Je me souviens de la question d’un journaliste français au docteur Haing Ngor, un survivant des camps khmers rouges où toute sa famille avait péri : « Vous racontez dans votre livre [« Une Odyssée cambodgienne »] qu’à l’arrivée des troupes vietnamiennes qui ont fait chuter le régime polpotiste, vous vous êtes, avec un groupe de prisonniers, saisi d’un gardien de camp et l’avez battu et mis à mort. Je dois vous dire, en tant que catholique, que j’ai trouvé cela très choquant. » Long silence de celui qui, émigré aux États-Unis, était devenu par hasard l’interprète cambodgien central du film The Killing Fields (La Déchirure, en français) et avait pour son interprétation reçu un Oscar. Puis vient sa réponse, difficile à comprendre car sa voix est basse, sourde, presque inaudible, et le français qu’il parlait couramment autrefois s’est presque effacé de sa mémoire, après des années de vie sur la côte ouest américaine (l’anglais de ce taiseux est à peine meilleur et moi, son interprète, ai le plus souvent l’impression d’avoir à mettre du silence en mots) : « Vous comprenez, monsieur, ces gens avaient tué tous ceux qui nous étaient chers, ils nous avaient maltraités, persécutés, affamés. Vous vouliez que nous allions leur chercher un avocat ? » Je me souviens du regard d’incompréhension de ce bon chrétien. Lui, il n’aurait jamais fait une chose pareille.
Le temps des « purs »
Douch non plus, d’ailleurs – et pourtant il est devenu l’ordonnateur zélé de crimes innombrables dont, à trente années de distance, il ressentait l’abomination avec une perceptible horreur de lui-même doublée d’une étonnante lucidité sur les mécanismes politiques humains et politiques qui les avaient engendrés, mécanismes au cœur desquels il avait été beaucoup plus qu’un rouage, un vulgaire, grisâtre et méprisable Eichmann, ce degré zéro du bourreau, mais un acteur conscient et enthousiaste, habité comme tous par la peur, mais aussi l’obsession perfectionniste de l’accomplissement impeccable de sa tâche. Bien loin des nazis qui, dans la débâcle, tentaient de faire disparaître toutes les traces de leurs forfaits, ce fonctionnaire avait, avec le même sens du devoir, préservé les archives dans le détail desquelles ses futurs juges trouveraient les preuves de son engagement personnel quotidien dans les pires abominations d’un régime de « purs », d’incorruptibles qui, dans leur acharnement à poursuivre le Bien, avaient accouché d’un Mal absolu.

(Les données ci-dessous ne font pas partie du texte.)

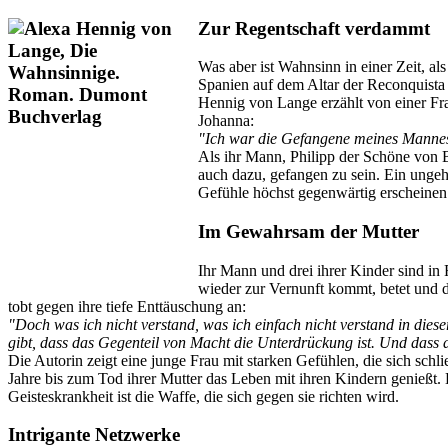
Zur Regentschaft verdammt
Was aber ist Wahnsinn in einer Zeit, a
Spanien auf dem Altar der Reconquista
Hennig von Lange erzählt von einer Frau
Johanna:
"Ich war die Gefangene meines Mannes
Als ihr Mann, Philipp der Schöne von B
auch dazu, gefangen zu sein. Ein ungeh
Gefühle höchst gegenwärtig erscheinen
Im Gewahrsam der Mutter
Ihr Mann und drei ihrer Kinder sind in
wieder zur Vernunft kommt, betet und di
tobt gegen ihre tiefe Enttäuschung an:
"Doch was ich nicht verstand, was ich einfach nicht verstand in die
gibt, dass das Gegenteil von Macht die Unterdrückung ist. Und dass
Die Autorin zeigt eine junge Frau mit starken Gefühlen, die sich schl
Jahre bis zum Tod ihrer Mutter das Leben mit ihren Kindern genießt.
Geisteskrankheit ist die Waffe, die sich gegen sie richten wird.
Intrigante Netzwerke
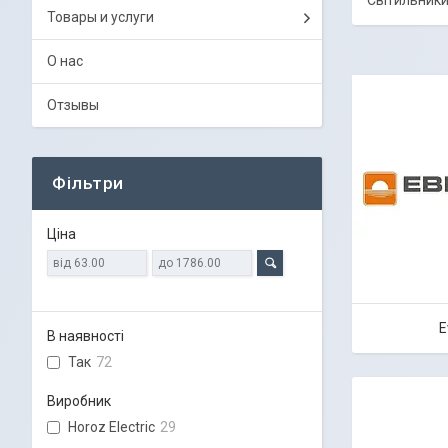
Світильники 
Товары и услуги
О нас
Отзывы
Фільтри
Ціна
E
В наявності
Так
72
Виробник
Horoz Electric
29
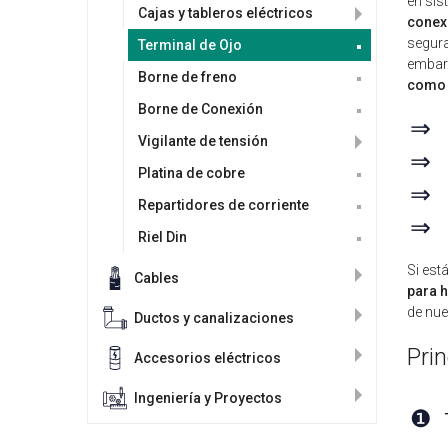
en sis
Cajas y tableros eléctricos
conexi
segura
Terminal de Ojo
embarr
Borne de freno
como 
Borne de Conexión
⇒
Vigilante de tensión
⇒
Platina de cobre
⇒
Repartidores de corriente
⇒
Riel Din
Si est
Cables
para 
de nue
Ductos y canalizaciones
Pri
Accesorios eléctricos
Ingeniería y Proyectos
❶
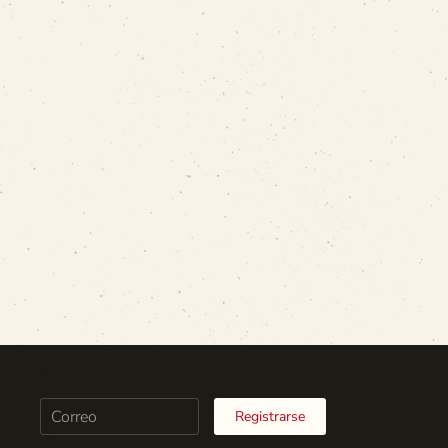
Registrarse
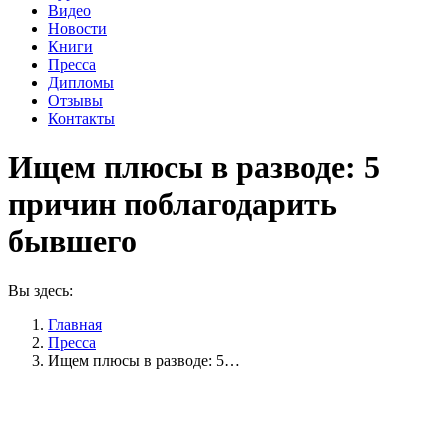
Видео
Новости
Книги
Пресса
Дипломы
Отзывы
Контакты
Ищем плюсы в разводе: 5
причин поблагодарить
бывшего
Вы здесь:
Главная
Пресса
Ищем плюсы в разводе: 5…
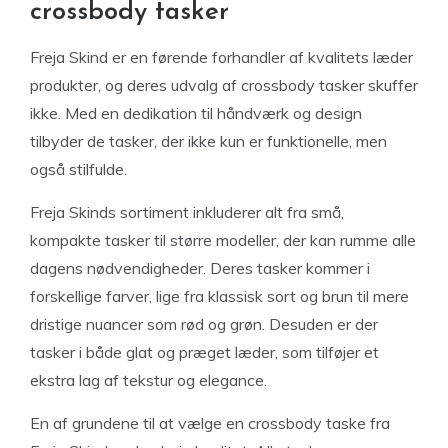
crossbody tasker
Freja Skind er en førende forhandler af kvalitets læder
produkter, og deres udvalg af crossbody tasker skuffer
ikke. Med en dedikation til håndværk og design
tilbyder de tasker, der ikke kun er funktionelle, men
også stilfulde.
Freja Skinds sortiment inkluderer alt fra små,
kompakte tasker til større modeller, der kan rumme alle
dagens nødvendigheder. Deres tasker kommer i
forskellige farver, lige fra klassisk sort og brun til mere
dristige nuancer som rød og grøn. Desuden er der
tasker i både glat og præget læder, som tilføjer et
ekstra lag af tekstur og elegance.
En af grundene til at vælge en crossbody taske fra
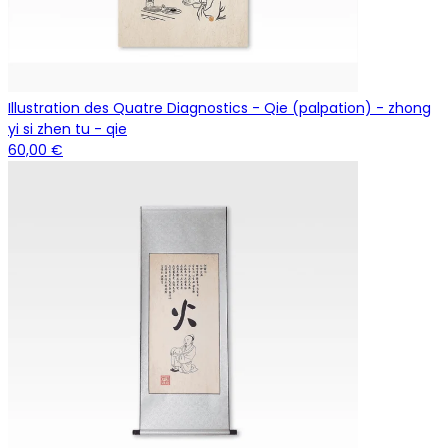
Illustration des Quatre Diagnostics - Qie (palpation) - zhong
yi si zhen tu - qie
60,00 €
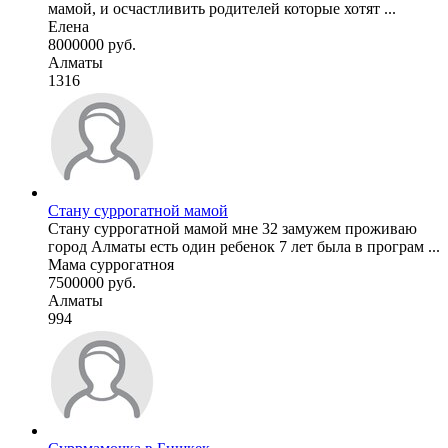
мамой, и осчастливить родителей которые хотят ...
Елена
8000000 руб.
Алматы
1316
Стану суррогатной мамой
Стану суррогатной мамой мне 32 замужем проживаю
город Алматы есть один ребенок 7 лет была в програм ...
Мама суррогатноя
7500000 руб.
Алматы
994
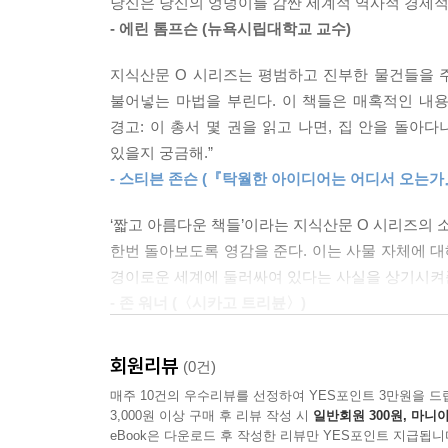
당신은 당신의 엉덩이를 감싼 세계적 역사적 경제적 
의도적으로 문화적 특수성을 제거하여 안정적인 소
이다. 인간은 평범한 것들을 당연하게 여기지만 평범
- 에린 톰프슨 (뉴욕시립대학교 교수)
통로, 화장실 같은 핵심 요소는 파악할 수 있다.
끄는 규범과 문화적 기대, 욕망이 소리 없이 가득 담
살폈듯 청바지는 가지각색의 맥락에서 착용되어온
--- p.230~231
지식산문 O 시리즈는 평범하고 진부한 물건들을 주제
퍼넬은 오히려 청바지를 입지 않아서 눈에 띄는
불어넣는 마법을 부린다. 이 책들은 매혹적인 내
청바지를 입자마자 옷차림에 대한 평가는 잠잠해졌
청바지는 우리에게 역사의 좋은 측면과 나쁜 측면을 
경고: 이 총서 몇 권을 읽고 나면, 집 안을 돌아
잡는 것이 얼마나 어려운지를 보여준다. 그러한 싸
있을지 궁금해.”
패스트 패션이 각종 스타일을 제안하는 와중에도
는 사람들이 추구하는 가치를 비추는 거울 그 이상이
- 스티븐 존슨 (『탁월한 아이디어는 어디서 오는가
“인간에게는 평범함이 필요하다”고. 평범한 것들
요소를 숨기고 있다. 청바지가 증명한다. 청바지
--- p.231~232
‘짧고 아름다운 책들’이라는 지식산문 O 시리즈의 
『청바지』를 통해 청바지와 함께 우리 사회와 문화
한번 돌아보도록 영감을 준다. 이는 사물 자체에 
경이로운 세계에 둘러싸여 있다는 사실을 상기시켜준
작은 책, 무한한 사유
- 존 워너 (〈시카고 트리뷴〉)
사물을 경험하는 가장 깊은 시선
손바닥 크기의 아름다운 책 속에 이렇게나 탁월한
회원리뷰
(0건)
매력적이며, 사고를 자극해주고, 유익하다.
복복서가 ‘지식산문 O’ 시리즈는 우리 주변의 평
매주 10건의 우수리뷰를 선정하여 YES포인트 3만원을 드
- 제니퍼 보트 야코비시 (〈워싱턴 인디펜던트 리뷰
권마다 한 가지 사물을 조명하며, 그 사물을 통해
3,000원 이상 구매 후 리뷰 작성 시
일반회원 300원, 마니아
출판사의 대표적인 스테디셀러 ‘오브젝트 레슨스’ 
eBook은 다운로드 후 작성한 리뷰만 YES포인트 지급됩니
유익하고 재미있다. (…) 주머니에 넣고 다니다가 삶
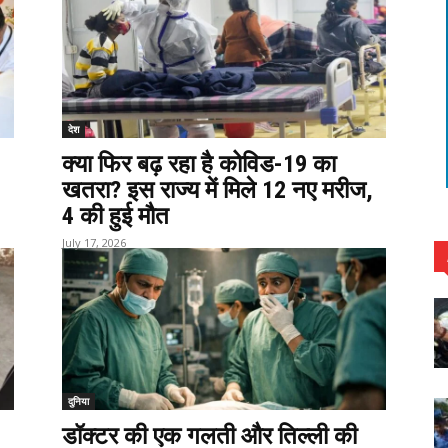
देश
क्या फिर बढ़ रहा है कोविड-19 का
खतरा? इस राज्य में मिले 12 नए मरीज,
4 की हुई मौत
July 17, 2026
दुनिया
डॉक्टर की एक गलती और तिल्ली की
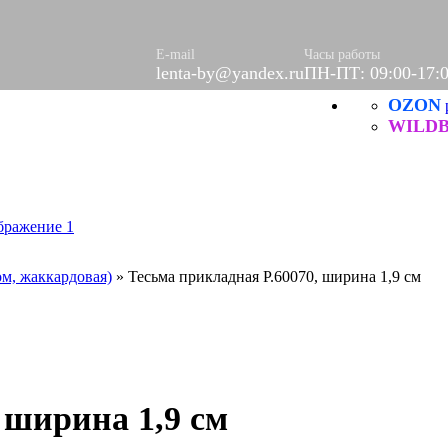
(шторы)
E-mail
Часы работы
левое
lenta-by@yandex.ru
ПН-ПТ: 09:00-17:
салфетки
OZON
евые
WILDB
и ХБ
ехнические
е
е
ы
ом, жаккардовая)
»
Тесьма прикладная Р.60070, ширина 1,9 см
Ы
РЫ
ЦИЯ
ых нитей
 ширина 1,9 см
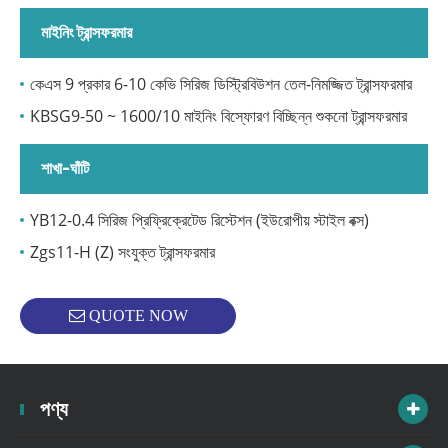
মাইনিং ট্রান্সফরমার
কেএস 9 প্রকার 6-10 কেভি সিরিজ ডিস্ট্রিবিউশন তেল-নিমজ্জিত ট্রান্সফরমার
KBSG9-50 ~ 1600/10 মাইনিং বিস্ফোরণ বিচ্ছিন্ন শুকনো ট্রান্সফরমার
শাখা-ঘাঁটি
YB12-0.4 সিরিজ প্রিফ্রিক্রেটেড রিস্টেশন (ইউরোপীয় স্টাইল বক্স)
Zgs11-H (Z) সংযুক্ত ট্রান্সফরমার
QUOTE NOW
পণ্য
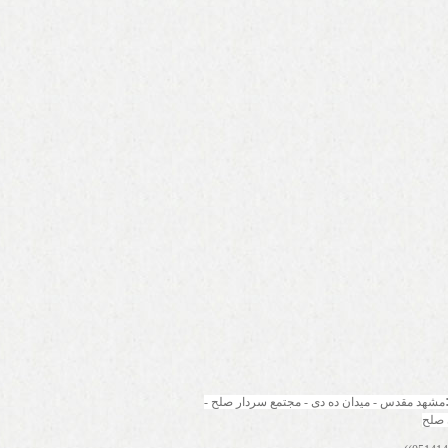
مشهد مقدس - میدان ده دی - مجتمع سردار صلح - 
 صلح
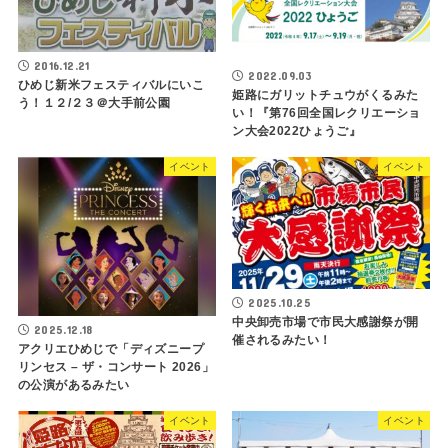
2016.12.21
2022.09.03
ひめじ新米フェスティバルにいこ
姫路にガリットチュウがくるみた
う！１２/２３＠大手前公園
い！『第76回全国レクリエーショ
ン大会2022ひょうご』
イベント
イベント
2025.10.25
中央卸売市場で市民大感謝祭が開
2025.12.18
催されるみたい！
アクリエひめじで「ディズニープ
リンセス – ザ・コンサート 2026」
の公演があるみたい
イベント
イベント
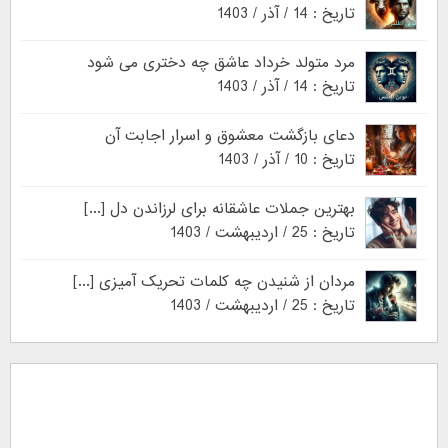
تاریخ : 14 / آذر / 1403
مرد متولد خرداد عاشق چه دختری می شود
تاریخ : 14 / آذر / 1403
دعای بازگشت معشوق و اسرار اجابت آن
تاریخ : 10 / آذر / 1403
بهترین جملات عاشقانه برای لرزاندن دل [...]
تاریخ : 25 / اردیبهشت / 1403
مردان از شنیدن چه کلمات تحریک آمیزی [...]
تاریخ : 25 / اردیبهشت / 1403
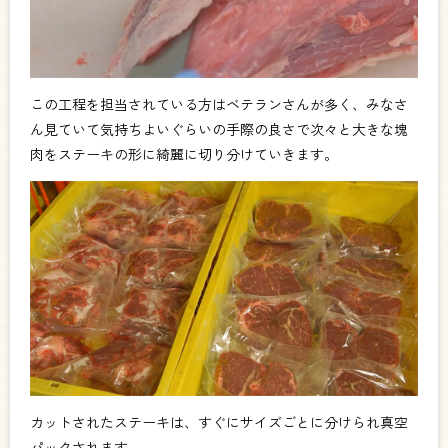
この工程を担当されている方はベテランさんが多く、みなさ
ん見ていて気持ちよいぐらいの手際の良さで次々と大きな塊
肉をステーキの形に綺麗に切り分けていきます。
カットされたステーキは、すぐにサイズごとに分けられ真空
パックされます。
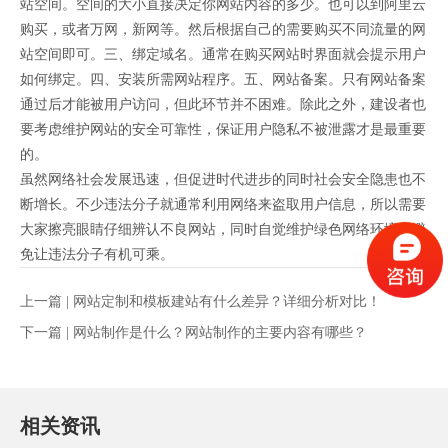
站空间。空间的大小直接决定你网站内容的多少。也可以到阿里云
购买，或者万网，新网等。然后根据自己的需要购买不同流量的网
站空间即可。三、绑定域名。通常在购买网站时界面就会提示用户
如何绑定。四、安装所需网站程序。五、网站备案。只有网站备案
通过后才能被用户访问，但此环节并不困难。除此之外，建设者也
要考虑维护网站的安全可靠性，保证用户隐私不被泄露才是最重要
的。
虽然网络社会发展迅速，但促进时代进步的同时社会安全隐患也不
断增长。不少违法分子就通常利用网络来盗取用户信息，所以需要
大家擦亮眼睛仔细辨认不良网站，同时自觉维护绿色网络环境，避
免让违法分子有机可乘。
上一篇 |
网站定制和模板建站有什么差异？详细分析对比！
下一篇 |
网站制作是什么？网站制作的主要内容有哪些？
相关资讯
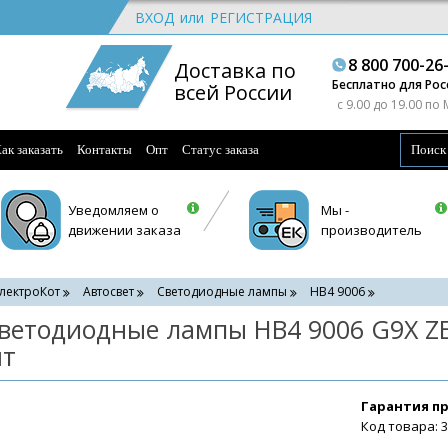
ВХОД
или
РЕГИСТРАЦИЯ
8 800 700-26
Доставка по
Бесплатно для Рос
всей России
c 9.00 до 19.00 по
ак заказать
Контакты
Опт
Статус заказа
Уведомляем о
Мы -
движении заказа
производитель
лектроКот
Автосвет
Светодиодные лампы
HB4 9006
ветодиодные лампы HB4 9006 G9X ZES
т
Гарантия п
Код товара: 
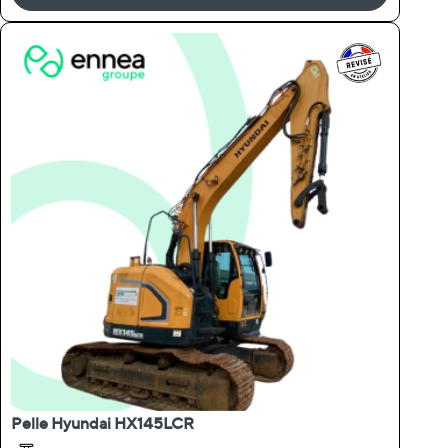
Pelle Hyundai HX145LCR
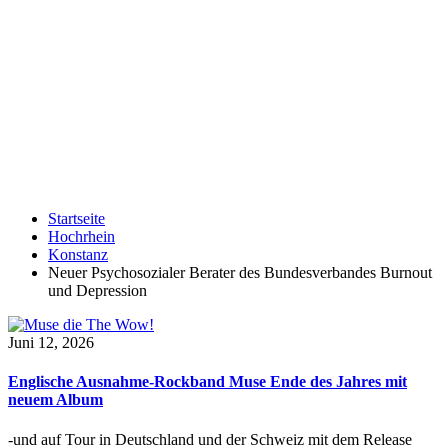
Startseite
Hochrhein
Konstanz
Neuer Psychosozialer Berater des Bundesverbandes Burnout
und Depression
Juni 12, 2026
Englische Ausnahme-Rockband Muse Ende des Jahres mit
neuem Album
-und auf Tour in Deutschland und der Schweiz mit dem Release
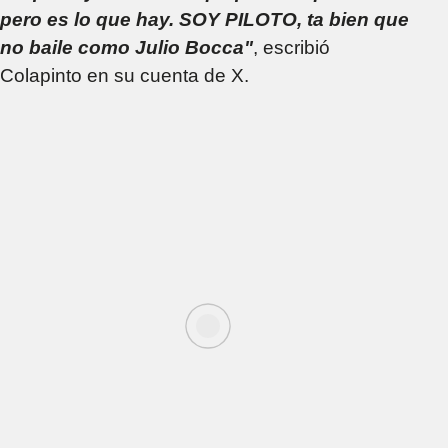
pero es lo que hay. SOY PILOTO, ta bien que
no baile como Julio Bocca"
, escribió
Colapinto en su cuenta de X.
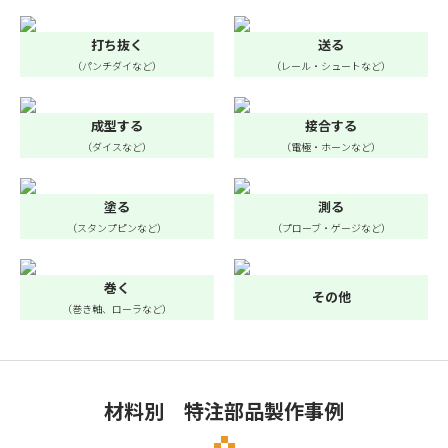
打ち抜く
送る
（パンチダイなど）
（レール・シュートなど）
成型する
接合する
（ダイスなど）
（電極・ホーンなど）
塗る
測る
（スタンプピンなど）
（プローブ・ゲージなど）
巻く
その他
（巻き軸、ローラなど）
材料別 特注部品製作事例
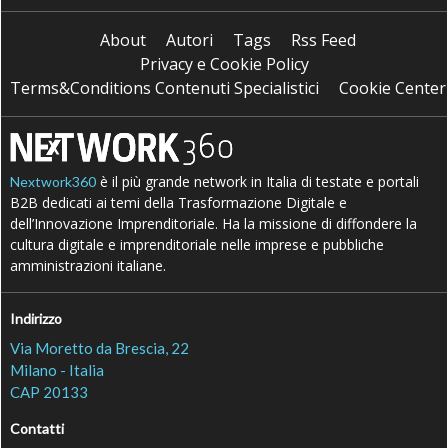
About
Autori
Tags
Rss Feed
Privacy e Cookie Policy
Terms&Conditions Contenuti Specialistici
Cookie Center
è il più grande network in Italia di testate e portali
Nextwork360
B2B dedicati ai temi della Trasformazione Digitale e
dell’Innovazione Imprenditoriale. Ha la missione di diffondere la
cultura digitale e imprenditoriale nelle imprese e pubbliche
amministrazioni italiane.
Indirizzo
Via Moretto da Brescia, 22
Milano - Italia
CAP 20133
Contatti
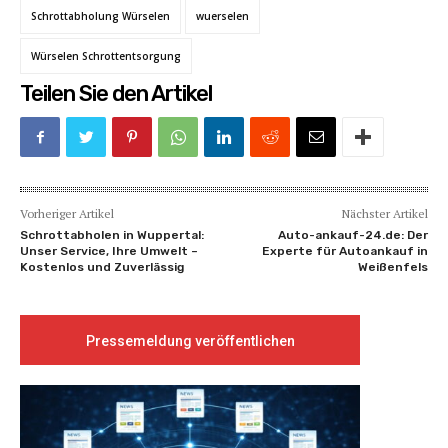
Schrottabholung Würselen
wuerselen
Würselen Schrottentsorgung
Teilen Sie den Artikel
Vorheriger Artikel
Nächster Artikel
Schrottabholen in Wuppertal:
Auto-ankauf-24.de: Der
Unser Service, Ihre Umwelt –
Experte für Autoankauf in
Kostenlos und Zuverlässig
Weißenfels
Pressemeldung veröffentlichen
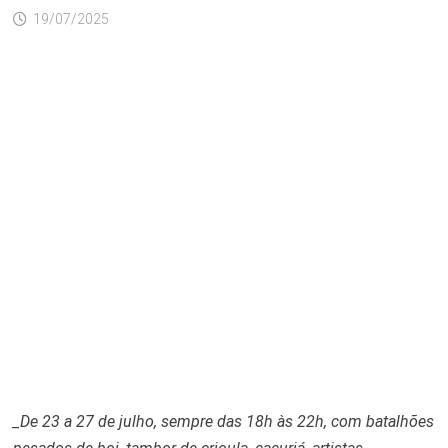
19/07/2025
_De 23 a 27 de julho, sempre das 18h às 22h, com batalhões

Ses chefs morts ou mourants, Douch s’est trouvé seul face à une justice aux buts incertains. S’agissait-il de juger un homme, d’offrir une consolation aux victimes, une leçon d’histoire dont la nécessité restait étrangère à la grande majorité d’une population trop occupée par la tâche de la survie au quotidien pour se payer le luxe d’un « devoir de mémoire» ? Pris entre les injonctions souvent contradictoires de ce procès, le bourreau a peut-être parfois regretté de n’avoir pas subi la vengeance qu’un Haing Ngor et ses camarades lui auraient infligée ; une « justice internationale » imposée au régime corrompu de Phnom Penh l’a jugé et condamné à mourir dans la couche d’une cellule sommaire mais décente. On l’imagine murmurant peut-être une dernière fois les vers où Vigny observe son loup mourant :
« Il nous regarde encore, ensuite il se recouche,
Tout en léchant le sang répandu sur sa bouche,
Et, sans daigner savoir comment il a péri,
Refermant ses grands yeux,
Meurt sans jeter un cri. (…)
Gémir, pleurer, prier, est également lâche.
Fais énergiquement ta longue et lourde tâche
Dans la voie où le Sort a voulu t’appeler,
Puis, après, comme moi, souffre et meurs sans parler. »
ANTOINE AUDOUARD
Né en 1956, Antoine Audouard est l’auteur de treize ouvrages. Son roman « Adieu mon unique » (Gallimard, 2002) a été traduit en quatorze langues.